TASK INSTRUCTIONS »
Reproduce all of the data below line for line, without changing anything.

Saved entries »
________________________________________

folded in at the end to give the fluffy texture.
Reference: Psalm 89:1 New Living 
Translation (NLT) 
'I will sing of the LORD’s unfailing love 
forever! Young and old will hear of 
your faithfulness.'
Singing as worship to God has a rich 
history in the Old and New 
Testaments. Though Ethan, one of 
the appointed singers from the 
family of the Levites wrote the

________________________________________

RESPONSE »
folded in at the end to give the fluffy texture.
Reference: Psalm 89:1 New Living 
Translation (NLT) 
'I will sing of the LORD’s unfailing love 
forever! Young and old will hear of 
your faithfulness.'
Singing as worship to God has a rich 
history in the Old and New 
Testaments. Though Ethan, one of 
the appointed singers from the 
family of the Levites wrote the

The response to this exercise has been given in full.